En tant qu'expert à l'Agence nationale de sécurité sanitaire de l'alimentation, de l'environnement et du travail (ANSES) sur le travail de nuit et le travail posté, je peux vous dire que les effets du travail de nuit sur la santé des femmes comme des hommes sont importants. Plusieurs études scientifiques font état de la probabilité de développer un cancer du sein chez les femmes travaillant la nuit. Nous faisons actuellement le point sur la littérature nationale et internationale sur le sujet. On le sait : la perturbation de l'horloge biologique n'a pas les mêmes conséquences selon qu'il s'agit d'une femme et d'un homme.

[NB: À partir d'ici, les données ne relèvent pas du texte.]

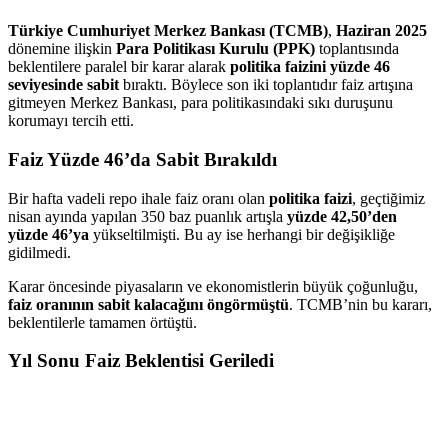
Türkiye Cumhuriyet Merkez Bankası (TCMB)
,
Haziran 2025
dönemine ilişkin
Para Politikası Kurulu (PPK)
toplantısında
beklentilere paralel bir karar alarak
politika faizini yüzde 46
seviyesinde sabit
bıraktı. Böylece son iki toplantıdır faiz artışına
gitmeyen Merkez Bankası, para politikasındaki sıkı duruşunu
korumayı tercih etti.
Faiz Yüzde 46’da Sabit Bırakıldı
Bir hafta vadeli repo ihale faiz oranı olan
politika faizi
, geçtiğimiz
nisan ayında yapılan 350 baz puanlık artışla
yüzde 42,50’den
yüzde 46’ya
yükseltilmişti. Bu ay ise herhangi bir değişikliğe
gidilmedi.
Karar öncesinde piyasaların ve ekonomistlerin büyük çoğunluğu,
faiz oranının sabit kalacağını öngörmüştü
. TCMB’nin bu kararı,
beklentilerle tamamen örtüştü.
Yıl Sonu Faiz Beklentisi Geriledi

Nous avons noté que certaines pratiques, comme les horaires coupés, sont davantage imposées à des populations féminines, comme les femmes de ménage et les caissières. C'est aussi le cas pour les conductrices de bus, notamment de transport scolaire, qui travaillent davantage le matin et le soir. Ces salariés peuvent parfois attendre quatre à cinq heures sur le lieu de l'entreprise pendant leur coupure, et elles sont plus nombreuses que les hommes dans les salles de pause car, dans les milieux modestes, c'est le conjoint qui a la voiture et qui les dépose au travail. Le coût de l'essence entre évidemment en ligne de compte, ce qui fait que les niveaux de salaires jouent en défaveur la qualité de vie de ces femmes.
Nous avons également observé que des métiers s'ouvrent aux femmes, comme celui de douanier. Néanmoins, les femmes qui entrent dans des corporations essentiellement masculines doivent faire deux fois plus que les hommes pour convaincre qu'elles sont aussi capables qu'eux pour le même travail – nous avons même vu une femme douanière dans une brigade de sept douaniers changer elle-même la roue crevée du fourgon ! Nous avons également constaté que les femmes dans les douanes se voient confier les tâches les plus difficiles, auprès des usagers notamment, afin d'apporter la preuve de leur fermeté. Or le fait d'être envoyées au front représente pour ces femmes un coût qui se surajoute à leur activité.